Collected data
══════════════════════════════

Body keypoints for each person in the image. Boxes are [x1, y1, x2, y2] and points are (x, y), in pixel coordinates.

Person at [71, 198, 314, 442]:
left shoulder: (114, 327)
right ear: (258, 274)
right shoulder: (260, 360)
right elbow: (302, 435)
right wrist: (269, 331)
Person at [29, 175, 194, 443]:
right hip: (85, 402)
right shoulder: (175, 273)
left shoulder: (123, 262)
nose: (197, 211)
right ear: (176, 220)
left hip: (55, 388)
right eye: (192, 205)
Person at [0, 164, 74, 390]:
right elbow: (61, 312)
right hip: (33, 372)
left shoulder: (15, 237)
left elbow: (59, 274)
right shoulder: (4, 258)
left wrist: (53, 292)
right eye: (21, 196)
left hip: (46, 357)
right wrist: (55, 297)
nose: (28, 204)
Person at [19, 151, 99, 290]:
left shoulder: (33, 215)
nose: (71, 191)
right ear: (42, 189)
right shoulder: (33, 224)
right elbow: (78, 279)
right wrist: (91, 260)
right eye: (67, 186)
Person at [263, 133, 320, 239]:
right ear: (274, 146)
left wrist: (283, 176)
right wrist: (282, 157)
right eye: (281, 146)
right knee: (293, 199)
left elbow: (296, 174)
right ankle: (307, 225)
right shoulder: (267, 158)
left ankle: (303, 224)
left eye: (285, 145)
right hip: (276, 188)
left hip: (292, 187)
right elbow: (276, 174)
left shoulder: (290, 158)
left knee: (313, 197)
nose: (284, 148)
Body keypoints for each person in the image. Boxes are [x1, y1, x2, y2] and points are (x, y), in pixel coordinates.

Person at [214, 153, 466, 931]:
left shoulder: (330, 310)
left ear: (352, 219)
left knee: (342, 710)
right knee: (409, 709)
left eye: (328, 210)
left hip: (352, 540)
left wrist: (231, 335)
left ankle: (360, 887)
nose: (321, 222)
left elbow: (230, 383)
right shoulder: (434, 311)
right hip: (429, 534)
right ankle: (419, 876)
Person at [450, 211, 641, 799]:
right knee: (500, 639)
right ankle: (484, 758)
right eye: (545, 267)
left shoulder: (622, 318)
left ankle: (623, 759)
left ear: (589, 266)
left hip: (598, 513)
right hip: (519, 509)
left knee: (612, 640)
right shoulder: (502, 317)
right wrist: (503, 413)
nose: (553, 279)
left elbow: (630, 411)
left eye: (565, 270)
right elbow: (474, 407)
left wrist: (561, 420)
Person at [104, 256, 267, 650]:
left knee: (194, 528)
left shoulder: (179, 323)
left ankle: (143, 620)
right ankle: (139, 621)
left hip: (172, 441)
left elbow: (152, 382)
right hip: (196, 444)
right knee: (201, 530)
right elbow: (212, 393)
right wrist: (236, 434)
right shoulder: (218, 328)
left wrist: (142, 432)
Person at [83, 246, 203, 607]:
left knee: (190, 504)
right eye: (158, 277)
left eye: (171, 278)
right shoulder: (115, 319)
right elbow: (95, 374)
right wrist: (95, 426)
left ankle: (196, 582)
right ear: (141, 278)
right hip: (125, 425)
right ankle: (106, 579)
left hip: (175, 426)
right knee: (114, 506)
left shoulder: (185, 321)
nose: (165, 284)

══════════════════════════════

TRY IT: Could you transcribe the entries above word for word, from the line with "right ankle: (139, 621)" down to the line with "right elbow: (95, 374)", keeping both?

ANSWER AREA:
right ankle: (139, 621)
left hip: (172, 441)
left elbow: (152, 382)
right hip: (196, 444)
right knee: (201, 530)
right elbow: (212, 393)
right wrist: (236, 434)
right shoulder: (218, 328)
left wrist: (142, 432)
Person at [83, 246, 203, 607]:
left knee: (190, 504)
right eye: (158, 277)
left eye: (171, 278)
right shoulder: (115, 319)
right elbow: (95, 374)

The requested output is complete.